* WHAT THE TASK ASKS
Collect every line in the listing below that contains the word "scene", matching case exactly.

··· DATA SECTION ···

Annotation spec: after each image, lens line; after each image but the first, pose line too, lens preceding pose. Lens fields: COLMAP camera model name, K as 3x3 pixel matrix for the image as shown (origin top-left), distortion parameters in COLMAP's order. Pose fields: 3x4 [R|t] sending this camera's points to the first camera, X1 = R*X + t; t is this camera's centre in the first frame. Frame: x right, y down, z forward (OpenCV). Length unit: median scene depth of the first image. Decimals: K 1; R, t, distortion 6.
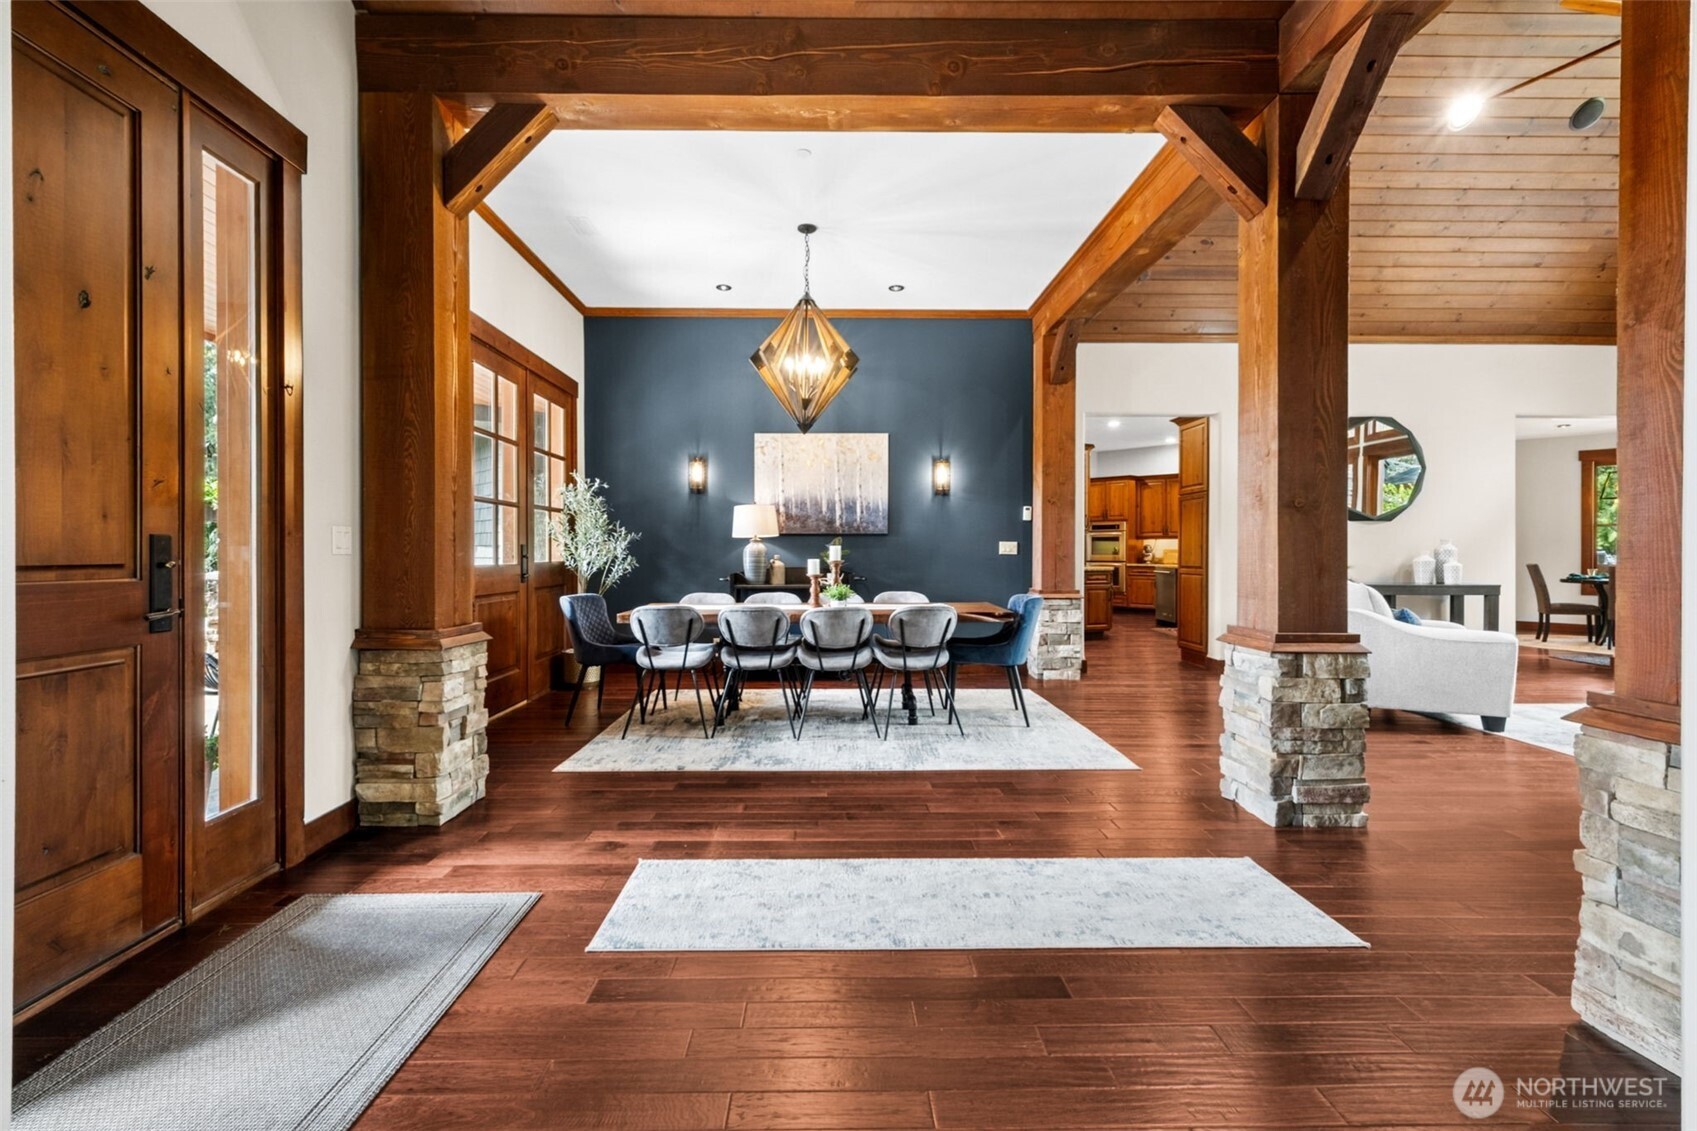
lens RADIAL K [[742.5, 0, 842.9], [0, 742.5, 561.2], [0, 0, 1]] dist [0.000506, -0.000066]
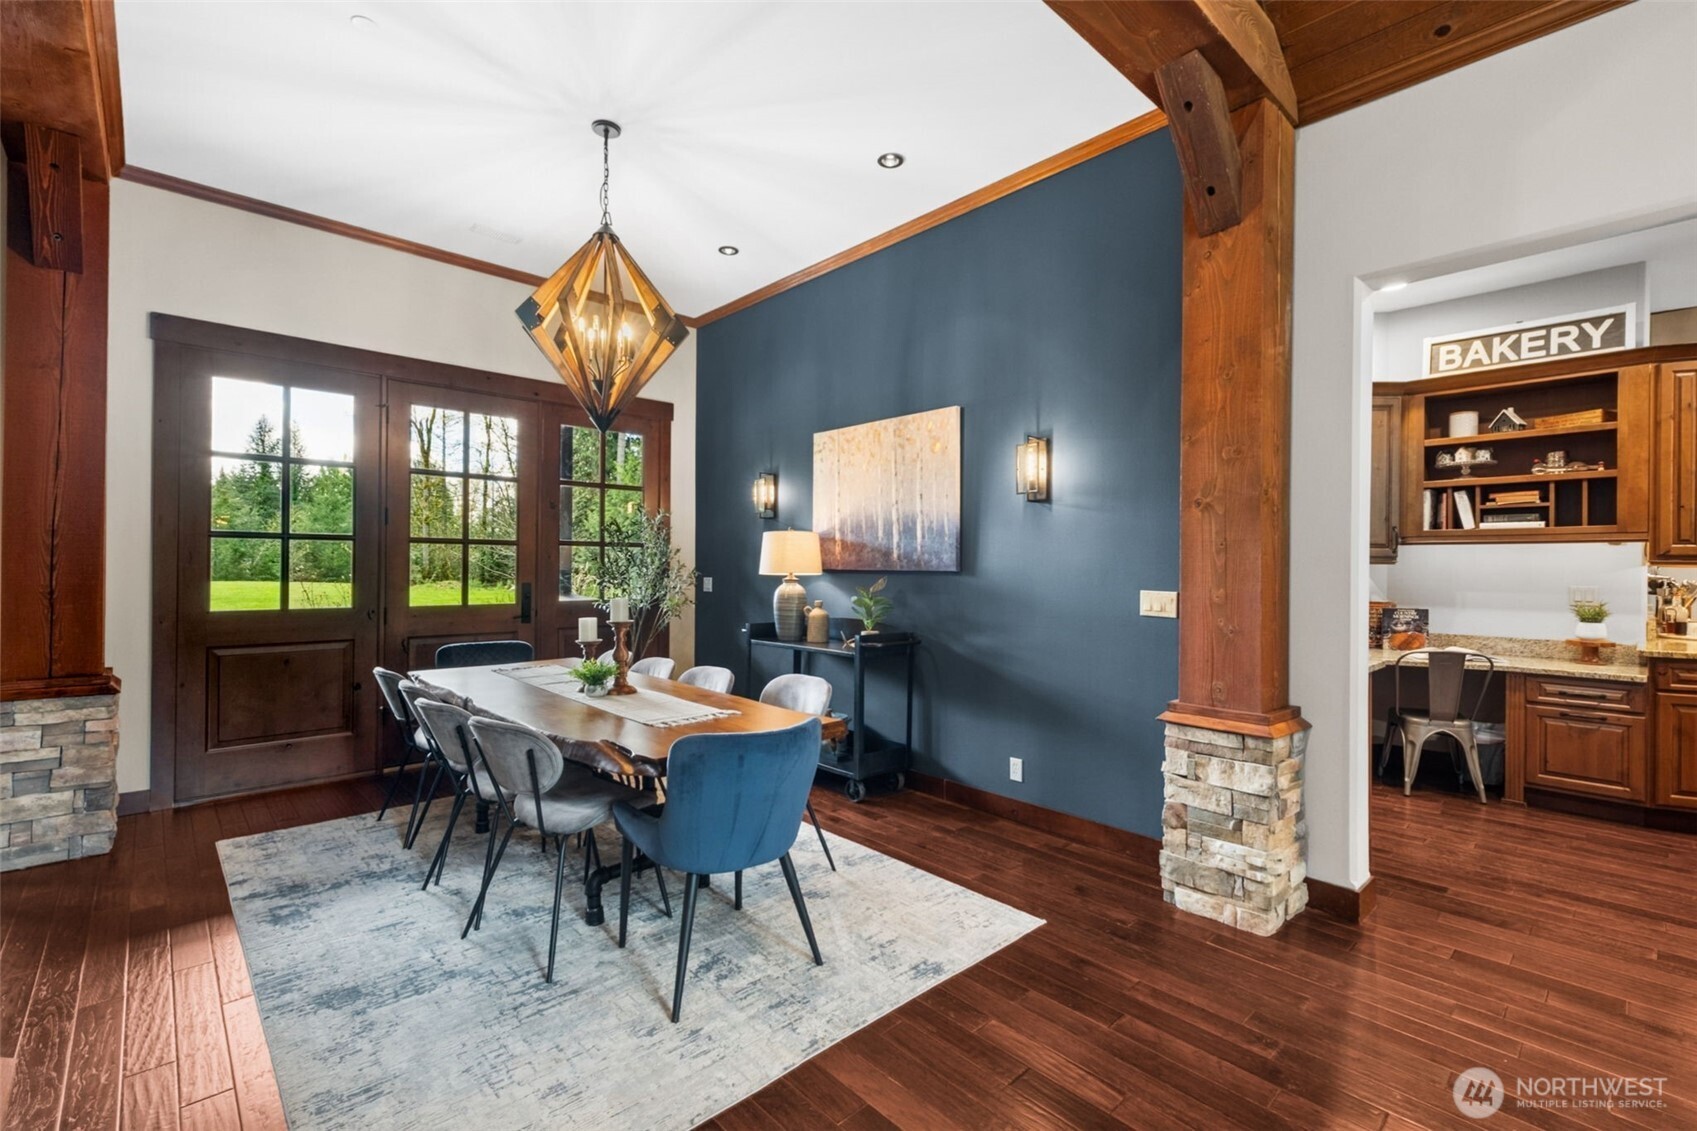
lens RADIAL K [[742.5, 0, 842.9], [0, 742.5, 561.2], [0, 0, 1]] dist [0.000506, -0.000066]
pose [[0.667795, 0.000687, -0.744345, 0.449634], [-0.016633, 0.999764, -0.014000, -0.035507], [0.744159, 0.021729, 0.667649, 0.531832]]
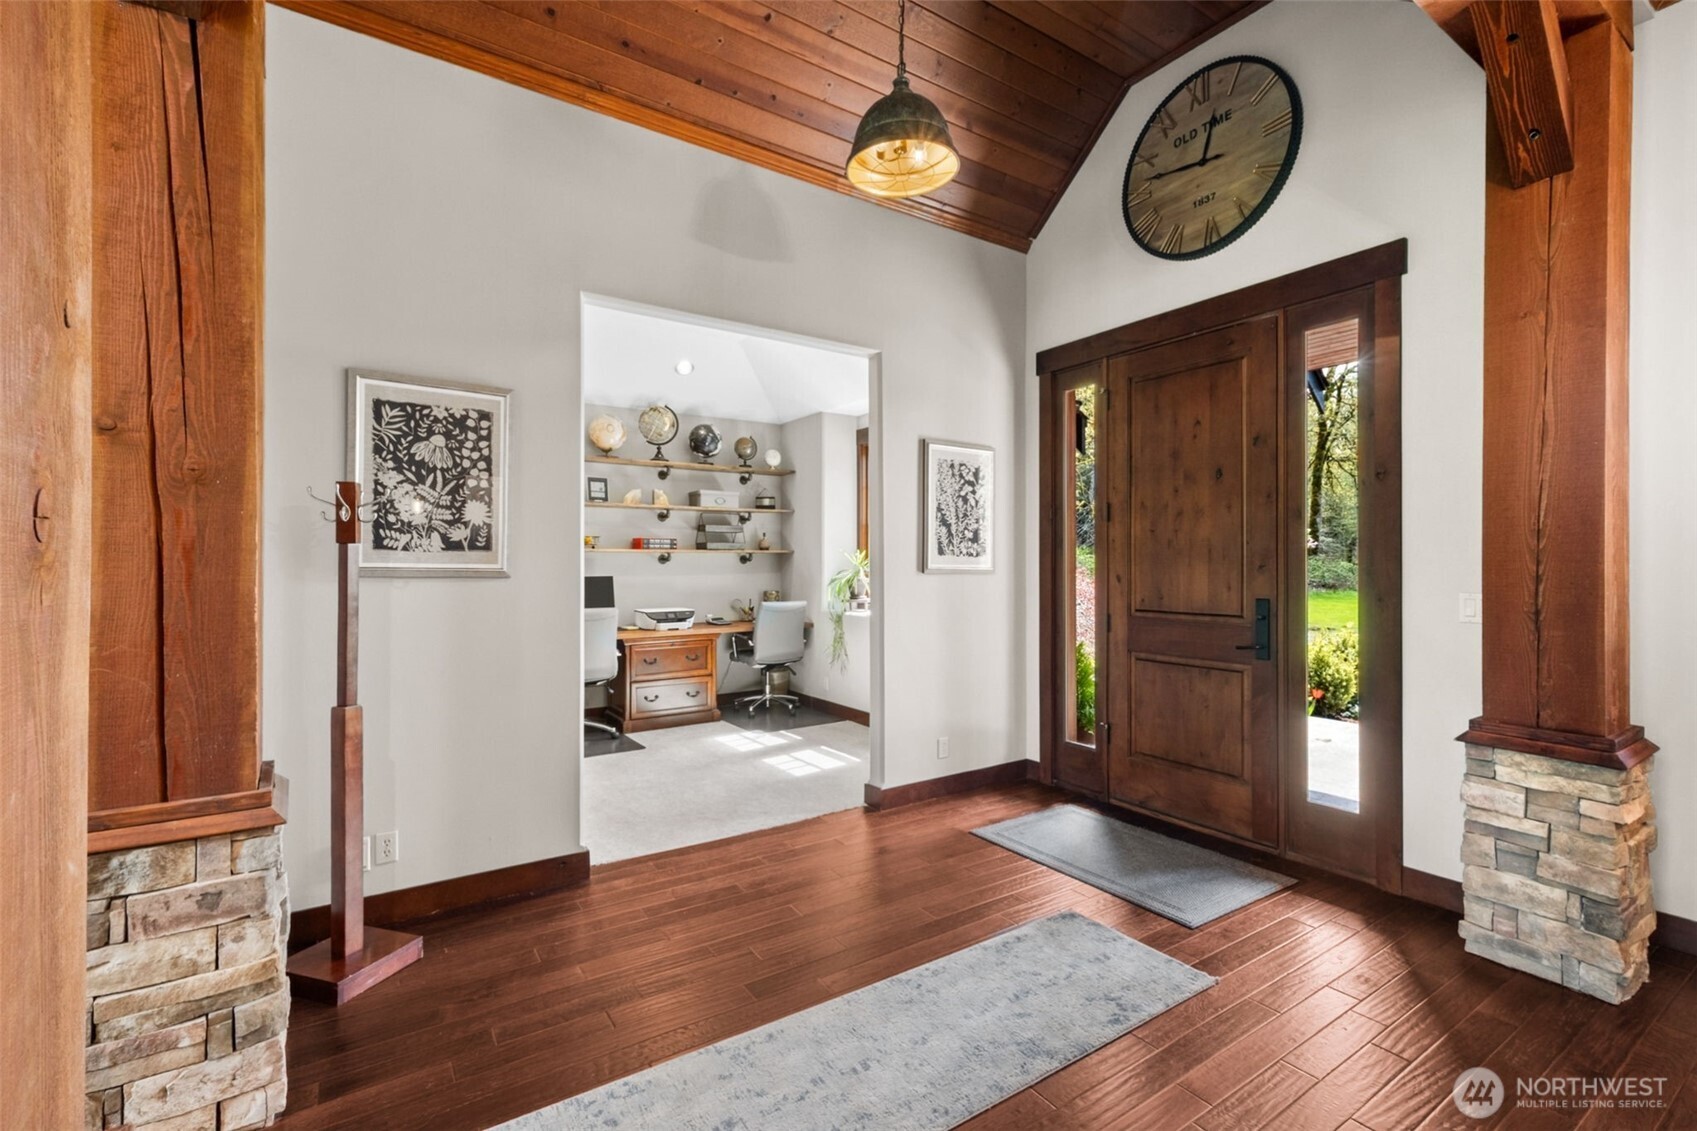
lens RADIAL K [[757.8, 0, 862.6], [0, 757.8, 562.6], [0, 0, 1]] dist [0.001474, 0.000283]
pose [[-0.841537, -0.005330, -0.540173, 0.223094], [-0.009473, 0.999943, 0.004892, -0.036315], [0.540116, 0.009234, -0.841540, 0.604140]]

···
··· DATA SECTION ···

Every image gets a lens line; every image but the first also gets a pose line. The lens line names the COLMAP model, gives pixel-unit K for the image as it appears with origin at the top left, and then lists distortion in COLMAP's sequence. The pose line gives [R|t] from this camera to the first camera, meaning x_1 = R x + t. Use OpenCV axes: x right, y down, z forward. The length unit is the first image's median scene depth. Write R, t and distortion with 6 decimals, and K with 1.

···

* EXERCISE SOLUTION
Annotation spec: after each image, lens line; after each image but the first, pose line too, lens preceding pose. Lens fields: COLMAP camera model name, K as 3x3 pixel matrix for the image as shown (origin top-left), distortion parameters in COLMAP's order. Pose fields: 3x4 [R|t] sending this camera's points to the first camera, X1 = R*X + t; t is this camera's centre in the first frame. Frame: x right, y down, z forward (OpenCV). Length unit: median scene depth of the first image. Decimals: K 1; R, t, distortion 6.
Every image gets a lens line; every image but the first also gets a pose line. The lens line names the COLMAP model, gives pixel-unit K for the image as it appears with origin at the top left, and then lists distortion in COLMAP's sequence. The pose line gives [R|t] from this camera to the first camera, meaning x_1 = R x + t. Use OpenCV axes: x right, y down, z forward. The length unit is the first image's median scene depth. Write R, t and distortion with 6 decimals, and K with 1.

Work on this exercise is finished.